- [Texte extrait]
(c) Yvan Clédat
Le Père Ubu, donc. Tel que l’a imaginé son génial et iconoclaste géniteur : lâche, traître, bête, gros, goinfre et méchant comme seul un enfant peut l’être ! Avec pour principale conseillère sa non moins délicieuse femme : la Mère Ubu, lady Macbeth de pacotille, bouffonne, manipulatrice, odieusement dégueulasse.
D’abord, le dispositif scénique : quadrifrontal, qui permet au spectateur d’être au cœur de l’action – des tapis au sol en mousse figurent un gymnase. Y trône, bien sûr, Super-Ubu, qui fait régner la terreur par l’aérobic (Véronique et Davina comme métaphore des fascismes à venir, une belle trouvaille !).
C’est très intense, très physique. Les comédiens surjouent le drame (pour notre plus grand bonheur), habillés de justaucorps qui nous feraient penser que celui de Superman a été créé par un styliste janséniste !

- [Enregistrements fournis]
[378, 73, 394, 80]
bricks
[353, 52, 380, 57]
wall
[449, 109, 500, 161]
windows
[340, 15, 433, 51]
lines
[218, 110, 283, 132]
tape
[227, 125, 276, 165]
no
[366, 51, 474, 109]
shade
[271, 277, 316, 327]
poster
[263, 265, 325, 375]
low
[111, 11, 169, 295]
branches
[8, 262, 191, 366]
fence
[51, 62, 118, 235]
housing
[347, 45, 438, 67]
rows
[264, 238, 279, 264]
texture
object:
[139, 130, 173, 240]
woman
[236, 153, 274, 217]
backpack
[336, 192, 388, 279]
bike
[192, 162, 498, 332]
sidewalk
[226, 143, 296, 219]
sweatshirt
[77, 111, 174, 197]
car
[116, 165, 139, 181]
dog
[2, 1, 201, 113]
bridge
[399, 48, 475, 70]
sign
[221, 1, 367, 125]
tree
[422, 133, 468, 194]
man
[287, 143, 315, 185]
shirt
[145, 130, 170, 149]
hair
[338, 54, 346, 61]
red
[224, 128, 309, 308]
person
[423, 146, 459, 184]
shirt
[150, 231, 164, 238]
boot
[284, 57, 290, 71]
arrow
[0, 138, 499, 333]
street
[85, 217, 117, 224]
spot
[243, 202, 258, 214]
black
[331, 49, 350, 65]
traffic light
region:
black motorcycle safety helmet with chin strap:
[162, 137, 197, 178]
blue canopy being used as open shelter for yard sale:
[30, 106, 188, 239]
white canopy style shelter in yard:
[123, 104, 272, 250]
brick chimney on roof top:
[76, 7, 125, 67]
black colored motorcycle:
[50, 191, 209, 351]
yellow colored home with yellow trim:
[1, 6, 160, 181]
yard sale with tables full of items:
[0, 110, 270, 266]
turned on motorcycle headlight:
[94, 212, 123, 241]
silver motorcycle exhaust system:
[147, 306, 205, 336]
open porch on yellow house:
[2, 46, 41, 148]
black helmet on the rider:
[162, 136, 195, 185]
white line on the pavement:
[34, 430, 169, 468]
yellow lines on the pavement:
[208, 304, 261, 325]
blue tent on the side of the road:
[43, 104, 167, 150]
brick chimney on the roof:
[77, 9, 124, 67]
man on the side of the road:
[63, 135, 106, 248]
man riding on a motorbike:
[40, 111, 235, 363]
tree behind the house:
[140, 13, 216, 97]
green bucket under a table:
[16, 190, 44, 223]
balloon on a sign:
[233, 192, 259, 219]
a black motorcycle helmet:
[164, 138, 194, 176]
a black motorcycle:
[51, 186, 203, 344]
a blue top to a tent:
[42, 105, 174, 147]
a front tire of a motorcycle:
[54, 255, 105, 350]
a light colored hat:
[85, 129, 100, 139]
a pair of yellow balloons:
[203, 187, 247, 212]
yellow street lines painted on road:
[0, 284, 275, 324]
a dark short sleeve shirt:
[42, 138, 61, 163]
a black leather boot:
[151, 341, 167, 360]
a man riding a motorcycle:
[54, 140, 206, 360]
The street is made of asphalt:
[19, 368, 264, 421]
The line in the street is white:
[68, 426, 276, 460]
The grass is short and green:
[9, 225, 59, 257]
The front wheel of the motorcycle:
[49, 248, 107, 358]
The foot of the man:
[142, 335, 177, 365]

- [Objectif A]
Recopiez le passage de la critique sur Ubu allant de "D’abord, le dispositif" à "styliste janséniste !".
- [Objectif B]
Présentez sous forme de liste JSON de chaînes les lignes des enregistrements, de la ligne contenant "white line on" jusqu'à la dernière ligne des enregistrements, les deux incluses. Mettez une chaîne par ligne et omettez les lignes vides.

- [Résultat obtenu A]
D’abord, le dispositif scénique : quadrifrontal, qui permet au spectateur d’être au cœur de l’action – des tapis au sol en mousse figurent un gymnase. Y trône, bien sûr, Super-Ubu, qui fait régner la terreur par l’aérobic (Véronique et Davina comme métaphore des fascismes à venir, une belle trouvaille !).
C’est très intense, très physique. Les comédiens surjouent le drame (pour notre plus grand bonheur), habillés de justaucorps qui nous feraient penser que celui de Superman a été créé par un styliste janséniste !

- [Résultat obtenu B]
[
  "white line on the pavement:",
  "[34, 430, 169, 468]",
  "yellow lines on the pavement:",
  "[208, 304, 261, 325]",
  "blue tent on the side of the road:",
  "[43, 104, 167, 150]",
  "brick chimney on the roof:",
  "[77, 9, 124, 67]",
  "man on the side of the road:",
  "[63, 135, 106, 248]",
  "man riding on a motorbike:",
  "[40, 111, 235, 363]",
  "tree behind the house:",
  "[140, 13, 216, 97]",
  "green bucket under a table:",
  "[16, 190, 44, 223]",
  "balloon on a sign:",
  "[233, 192, 259, 219]",
  "a black motorcycle helmet:",
  "[164, 138, 194, 176]",
  "a black motorcycle:",
  "[51, 186, 203, 344]",
  "a blue top to a tent:",
  "[42, 105, 174, 147]",
  "a front tire of a motorcycle:",
  "[54, 255, 105, 350]",
  "a light colored hat:",
  "[85, 129, 100, 139]",
  "a pair of yellow balloons:",
  "[203, 187, 247, 212]",
  "yellow street lines painted on road:",
  "[0, 284, 275, 324]",
  "a dark short sleeve shirt:",
  "[42, 138, 61, 163]",
  "a black leather boot:",
  "[151, 341, 167, 360]",
  "a man riding a motorcycle:",
  "[54, 140, 206, 360]",
  "The street is made of asphalt:",
  "[19, 368, 264, 421]",
  "The line in the street is white:",
  "[68, 426, 276, 460]",
  "The grass is short and green:",
  "[9, 225, 59, 257]",
  "The front wheel of the motorcycle:",
  "[49, 248, 107, 358]",
  "The foot of the man:",
  "[142, 335, 177, 365]"
]